Is that an old-fashioned thing or is that something you invented?

It is actually a recipe from one of my business partners' dads, it was one of the two things he would make when the mom was out of town. It was the Cannibal Sandwich, and fancy-pants hamburgers that were just like bell peppers and stuff mixed in, and then grilled.

A lot of the recipes are things like my stepmom used to make or one of my partners' dads used to make. And then the way that we make bacon at the shop. It's real high-low stuff.

So it's things that go back to when people actually had a butcher they could go to and it wasn't just boxed beef?

Exactly. A lot of it is showcasing cuts that you wouldn't see at a normal grocery store, but you would see if you had a butcher like us or Rob around the corner. So one of the things we're going to have tonight is marinated beef heart, grilled, tongue steaks, and some lesser-known cuts that are really great steaks but you'd just never see them at the grocery store because they're part of the seven-bone, family-pack steak roast. They just cut it on the band saw instead of taking it apart as individual muscles. Those cuts would just be one eye of the seven-bone steak. It all kind of reflects the way that we take animals apart, and all the dry-aging stuff.

So do people really pick up on this and does it change how they cook and eat meat, or is it all still just something somebody does for them?

Yeah, some of the stuff that we put in there is kind of outlier stuff, that even our customers don't ask for. We have great customers that are into eating beef shank and beef heart and tongue, and making their own pates and stuff. But it's in the book for its educational appeal, but also to help popularize it. I'm not trying to put anything in there that . . . sucks. Like, people will say, "Oh, you should do this things with kidneys." Well, kidneys are hard to make taste good. But heart is not. We tried to put in stuff that is fairly simple to succeed with, maybe using a part that you never thought that you could eat before.

Grilled beef heart

What's taken off since you opened the shop that you wouldn't have guessed would happen?

Bone marrow. I think it has more to do with the paleo lifestyle, but a lot of beef heart, a lot of bone marrow, a lot of relatively unknown cuts like an inside pork skirt steak called the secreto, we sell a lot of that.

It literally means secret cut?

It does. And that's not the only cut that's referred to as the secreto in the Iberian Peninsula, there's also one in the shoulder, but we try to sell our shoulders whole, bone-in. But we're taking the spareribs off anyway, and turning the belly into bacon, so we get that skirt piece.
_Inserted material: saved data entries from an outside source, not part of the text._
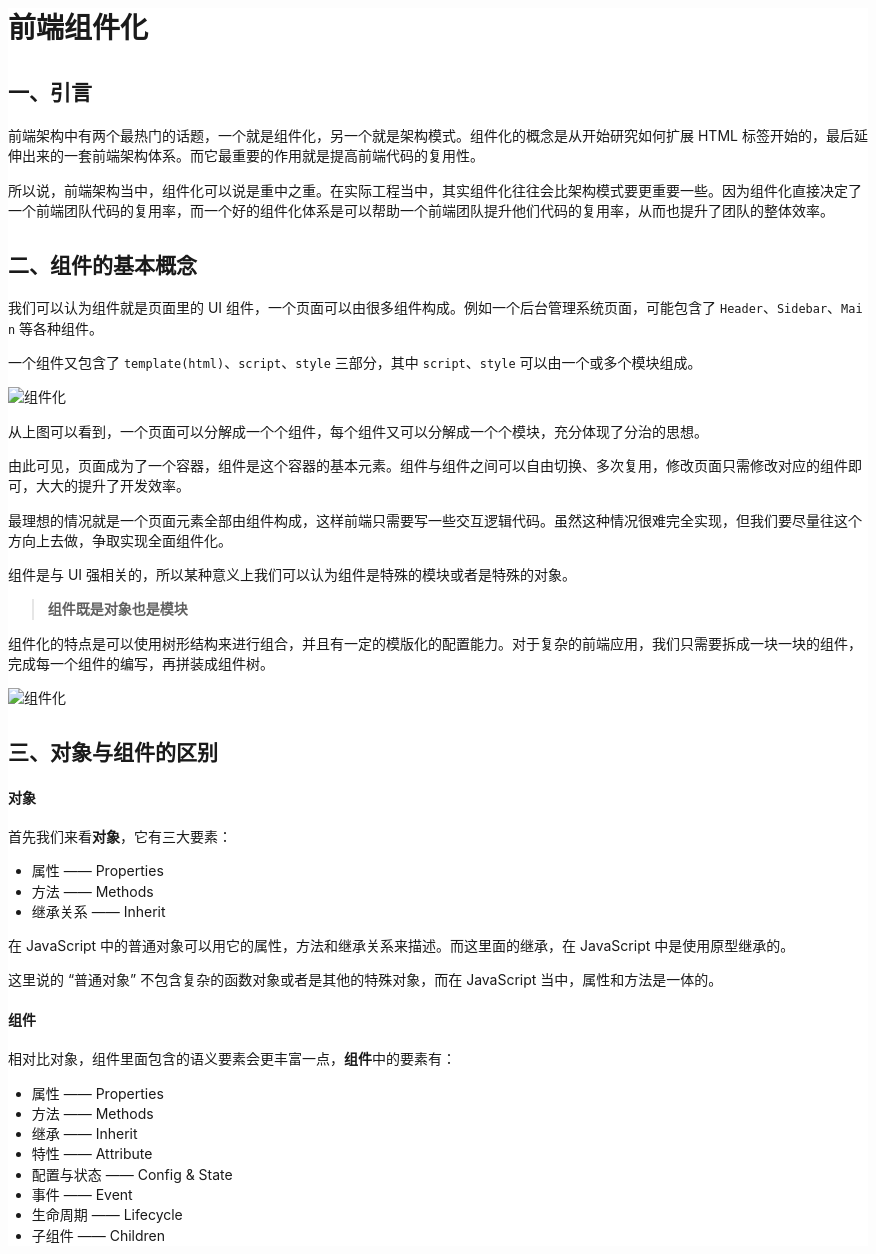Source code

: # 前端组件化

## 一、引言

前端架构中有两个最热门的话题，一个就是组件化，另一个就是架构模式。组件化的概念是从开始研究如何扩展 HTML 标签开始的，最后延伸出来的一套前端架构体系。而它最重要的作用就是提高前端代码的复用性。

所以说，前端架构当中，组件化可以说是重中之重。在实际工程当中，其实组件化往往会比架构模式要更重要一些。因为组件化直接决定了一个前端团队代码的复用率，而一个好的组件化体系是可以帮助一个前端团队提升他们代码的复用率，从而也提升了团队的整体效率。

## **二、组件的基本概念**

我们可以认为组件就是页面里的 UI 组件，一个页面可以由很多组件构成。例如一个后台管理系统页面，可能包含了 `Header`、`Sidebar`、`Main` 等各种组件。

一个组件又包含了 `template(html)`、`script`、`style` 三部分，其中 `script`、`style` 可以由一个或多个模块组成。

![组件化](https://p3-juejin.byteimg.com/tos-cn-i-k3u1fbpfcp/85b61d1df959425ba68a96d5d1cdd98e\~tplv-k3u1fbpfcp-zoom-1.image)

从上图可以看到，一个页面可以分解成一个个组件，每个组件又可以分解成一个个模块，充分体现了分治的思想。

由此可见，页面成为了一个容器，组件是这个容器的基本元素。组件与组件之间可以自由切换、多次复用，修改页面只需修改对应的组件即可，大大的提升了开发效率。

最理想的情况就是一个页面元素全部由组件构成，这样前端只需要写一些交互逻辑代码。虽然这种情况很难完全实现，但我们要尽量往这个方向上去做，争取实现全面组件化。

组件是与 UI 强相关的，所以某种意义上我们可以认为组件是特殊的模块或者是特殊的对象。

> **组件既是对象也是模块**

组件化的特点是可以使用树形结构来进行组合，并且有一定的模版化的配置能力。对于复杂的前端应用，我们只需要拆成一块一块的组件，完成每一个组件的编写，再拼装成组件树。

![组件化](https://ahabhgk.github.io/static/b5c08269dfc26ae6d7db3801e9efd296/7d769/components.png)

## **三、对象与组件的区别**

#### **对象**

首先我们来看**对象**，它有三大要素：

* 属性 —— Properties
* 方法 —— Methods
* 继承关系 —— Inherit

在 JavaScript 中的普通对象可以用它的属性，方法和继承关系来描述。而这里面的继承，在 JavaScript 中是使用原型继承的。

这里说的 “普通对象” 不包含复杂的函数对象或者是其他的特殊对象，而在 JavaScript 当中，属性和方法是一体的。

#### 组件

相对比对象，组件里面包含的语义要素会更丰富一点，**组件**中的要素有：

* 属性 —— Properties
* 方法 —— Methods
* 继承 —— Inherit
* 特性 —— Attribute
* 配置与状态 —— Config & State
* 事件 —— Event
* 生命周期 —— Lifecycle
* 子组件 —— Children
Also, people really like head cheese. I didn't see that coming. The popularity of head meat is a thing that's kind of really blown my mind. Because the weeks where we don't make head cheese, we'll alternate and make scrapple out of it. People really love scrapple too. And then we do a tacos de cabeza kind of a thing too. Basically we braise the heads, cube the meat, crisp it and then toss it with cilantro and onions and lime juice, and sell it like that.

The main thing is, and it's not like a talking point about the book or something like that, is that it's really fun. It's trying to take the liberal guilt, the Michael Pollan-Alice Waters thing, out of eating humanely raised, locally sourced meat and sort of just enjoying it for what it is.

Which is?

Really great food. And all the things that come with it like community and companionship and friendship and fun. And drinking. There's a whole minichapter about drinks.

So when Rob Levitt was learning his trade at the Meat Hook, how hopeless was he?

In the beginning, kind of hopeless! To be fair, I was pretty hopeless when I started—but it's like the old Albert Einstein quote, if you have problems with math, I assure you mine are far greater. That's some kind of encouragement for people to pick up this book and start butchering themselves: no matter how bad sort of apprentice you are at butchering, I assure you can't be as bad as I was, teaching myself in a shed out back of the restaurant with some YouTube videos to watch.